The New York Power Authority is expecting to spend six to seven months looking into the projects proposed for state waters of Lake Erie and Lake Ontario before picking a preferred developer or developers.
The proposals came forward under the Authority’s Great Lakes Offshore Wind (GLOW) initiative, launched last December.
The exact size and location for the wind project has not been decided, but the Authority’s original request for proposals sought projects of between 120 megawatts and 500MW in capacity.
Under the current timeline, a preferred developer or developers will be selected in late 2010 or early 2011, before a two-year permitting process is carried out.
Construction for the successful wind projects is slated for a 2013 start, with hopes that offshore wind farms could be commercially operational by 2015 or 2016.
Richard M. Kessel, president and chief executive officer, NYPA, said on Friday: “There is much work to be done before any project can be built and once NYPA’s initial review phase is complete, there will be significant opportunities for community participation in the next phases of the evaluation process.”
The Authority said the five proposals now being reviewed represented a “strong showing”, comparing it to the three projects that came forward for Delaware’s offshore wind attempt and five for New Jersey.
The successful project or projects will enter into a power purchase agreement to sell generated power to the NYPA.
Meanwhile the Authority has been encouraging businesses in the state to come forward if they might be in position to provide goods or services to a developing offshore wind industry in New York.
Companies can register on the GLOW initiative website, where 220 businesses have already listed their availability.
A number of “Get Listed!” events are being organized to help businesses find out more, with one scheduled for June 24 at Syracuse University, and another for July 27 in Dunkirk.
Bill Daily, administrative director and chief executive officer at the Chautauqua County Industrial Development Agency, said: “Harnessing this resource to generate electricity will lead to economic development by the creation of jobs.
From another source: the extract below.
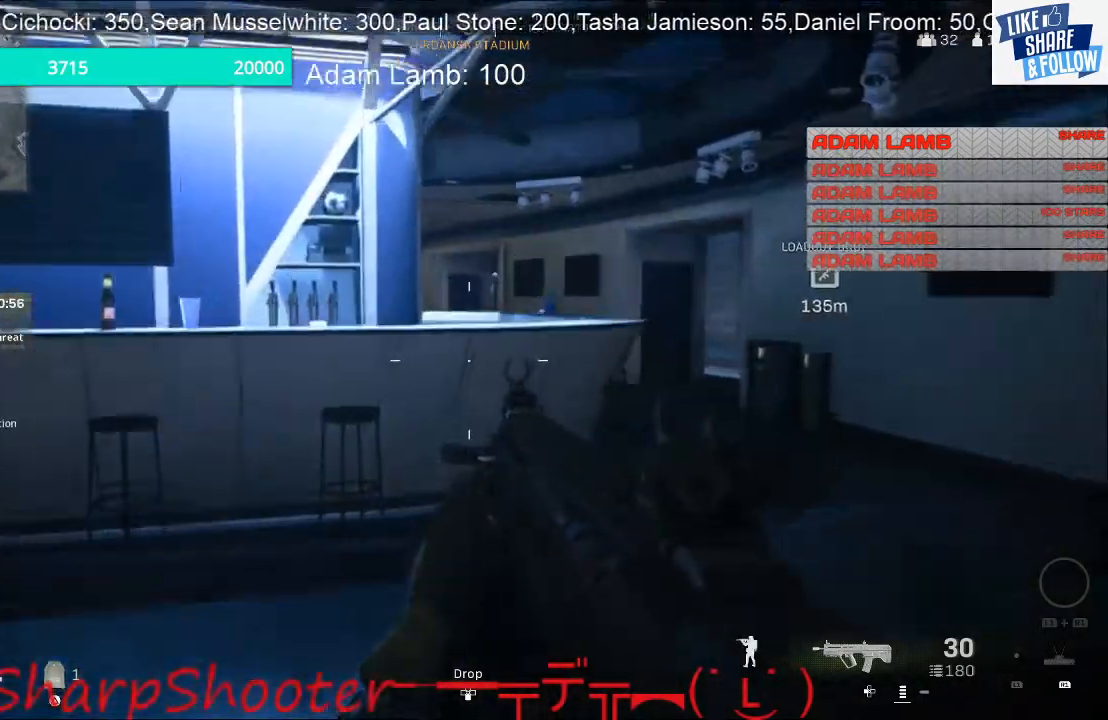
{"buttons": [], "left_stick": "up-right", "right_stick": "center", "events": []}
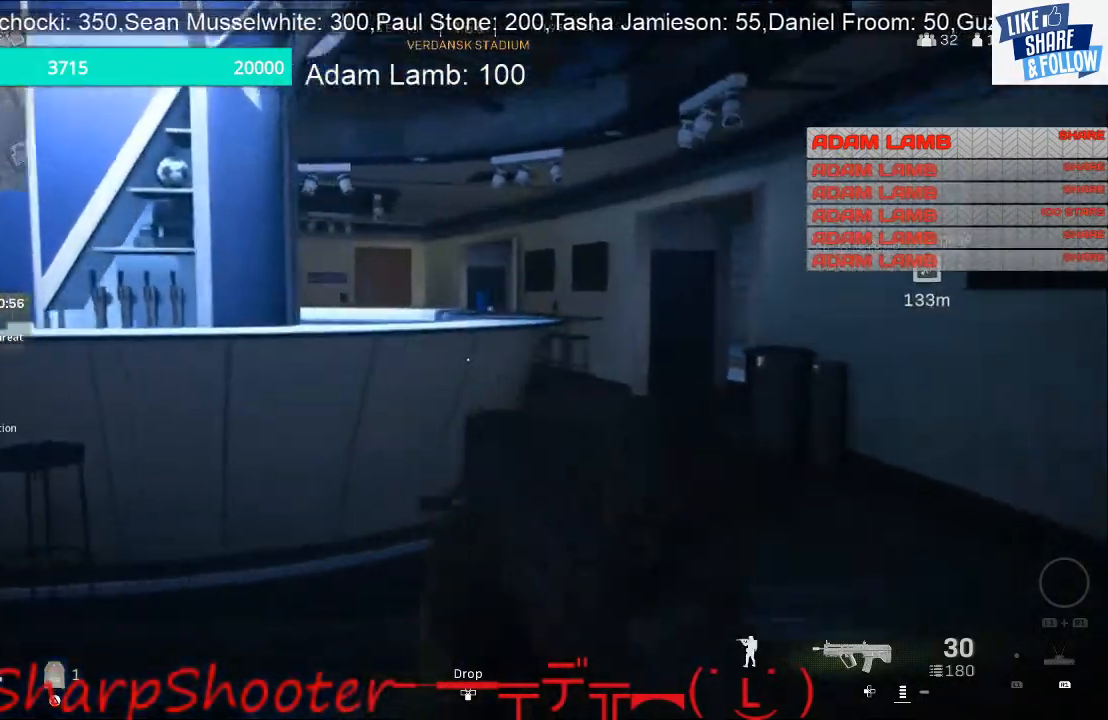
{"buttons": [], "left_stick": "right", "right_stick": "center", "events": [[467, "left_stick", "right"]]}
Many jobs during construction phases, but more importantly high-paying permanent jobs located in our communities along Lake Erie.”
While local politicians and citizens groups are supporting the development of offshore wind in New York State waters, opposition to the installation of wind turbines is also materializing.
Legislatures in Owego, Jefferson, and Wayne Counties have all passed resolutions opposing “the New York Power Authority’s proposals to provide incentives for the siting of wind towers (Great Lakes Offshore Wind project) in Lake Ontario’s eastern basin”.